Collected data
◆ ◆ ◆ ◆

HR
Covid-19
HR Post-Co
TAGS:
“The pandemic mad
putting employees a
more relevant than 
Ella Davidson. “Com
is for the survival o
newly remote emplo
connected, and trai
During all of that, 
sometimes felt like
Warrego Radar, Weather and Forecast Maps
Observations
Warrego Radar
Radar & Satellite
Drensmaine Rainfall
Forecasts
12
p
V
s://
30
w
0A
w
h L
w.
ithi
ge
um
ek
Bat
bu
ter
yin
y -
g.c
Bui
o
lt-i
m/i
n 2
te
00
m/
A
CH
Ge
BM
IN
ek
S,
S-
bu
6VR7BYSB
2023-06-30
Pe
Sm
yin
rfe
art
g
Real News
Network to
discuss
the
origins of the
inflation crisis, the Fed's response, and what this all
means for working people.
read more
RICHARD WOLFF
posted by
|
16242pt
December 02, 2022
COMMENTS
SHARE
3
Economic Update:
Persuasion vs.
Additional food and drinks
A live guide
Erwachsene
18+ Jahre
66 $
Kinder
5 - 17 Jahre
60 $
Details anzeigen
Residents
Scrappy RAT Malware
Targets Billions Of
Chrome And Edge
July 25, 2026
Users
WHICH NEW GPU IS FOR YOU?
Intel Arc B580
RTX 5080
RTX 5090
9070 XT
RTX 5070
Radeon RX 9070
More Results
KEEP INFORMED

◆ ◆ ◆ ◆

[Activity]:
Look over the records. Copy the lines that include the word "Warrego".

[Output of the exercise]:
Warrego Radar, Weather and Forecast Maps
Warrego Radar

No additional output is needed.